O primeiro código de processo civil em regime democrático

Os dois primeiros códigos de processo civil foram produtos da ditadura de Getúlio Vargas em 1937, e do autoritarismo militar em 1967. Este será o primeiro em um regime democrático.

O projeto tem 1.086 artigos. O Congresso chegou a um consenso e aprovou a maior parte do texto. Faltavam 16 pontos, 16 destaques que foram votados hoje. Um refere-se ao incidente de conversão das ações individuais em coletivas. Dispositivo decisivo para a democracia.

Explicando de maneira simples, ele permitirá que uma ação ajuizada individualmente, mas que possa afetar diversos indivíduos, seja transformada em ação coletiva.

O código de 1967 foi um código seletivamente desmobilizador do acesso da sociedade civil ao Judiciário. O seu artigo 6º só concedia legitimidade processual às demandas individuais. Ou seja, exigia coragem e recursos excessivos para que um cidadão pudesse discutir muitos de seus direitos contra grandes empresas e contra o próprio governo.

Por isto muitos acreditam que o Código de Processo Civil pode ser mobilizador ou desmobilizador do acesso à justiça. Dependendo dos caminhos que escolha para este acesso.

Um dos motivos para a “litigiosidade desenfreada”, como constata com razão o Ministro Luiz Fux, é justamente este: a ausência de caminhos mais fáceis para demandas coletivas. O exclusivista individualismo processual é muita vez um cerceamento dos direitos coletivos.

As estatísticas do projeto Supremo em Números mostram o crescimento dos casos de direito do consumidor, que passaram a representar 15% dos casos do Supremo em 2012. Crescimento muito maior do que os demais temas.
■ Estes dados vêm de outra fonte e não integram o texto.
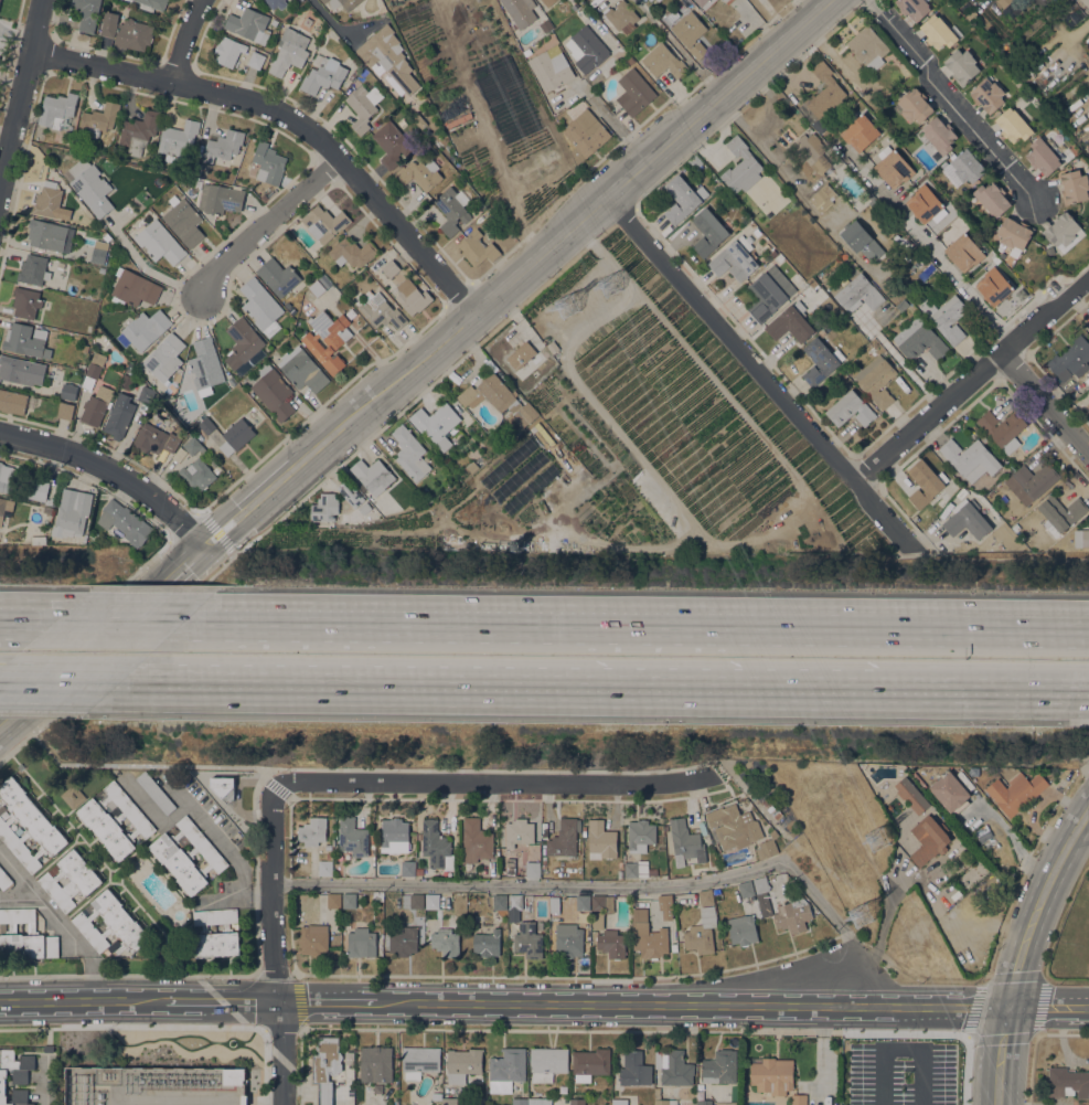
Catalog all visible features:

Pesquisa ainda inédita de Armando Castelar e Fernando de Holanda, comparando o perfil dos demandantes do Judiciário entre 1988 e 2009, aponta o crescimento de 1,7 para 4,7 milhões do número de pessoas envolvidas em conflitos nas áreas de serviços de água, luz ou telefone e bancos ou instituições financeiras.

Quanto mais fáceis os caminhos da demanda coletiva, maior será o risco de as empresas de massa, serviços públicos, e dos próprios governos sofrerem grande impacto financeiro pelas violações que cometerem contra os consumidores.

Estes litigantes terão que rever suas estratégias processuais e aperfeiçoar seus serviços e produtos. O que será benéfico para uma economia mais competitiva. A violação individual poderá ser processualmente uma violação de massa.

Como qualquer nova lei, tudo dependerá também de como os magistrados vão interpretar, aplicar e dar-lhe efetividade. Como a lei vai sair do texto e entrar na vida? Provavelmente os juízes do Rio Grande do Sul, por sua tradição, devem sair na frente para que esta alteração cumpra realmente seu objetivo democratizante de acesso à justiça.

*artigo publicado no site Jota em 18.12.2014.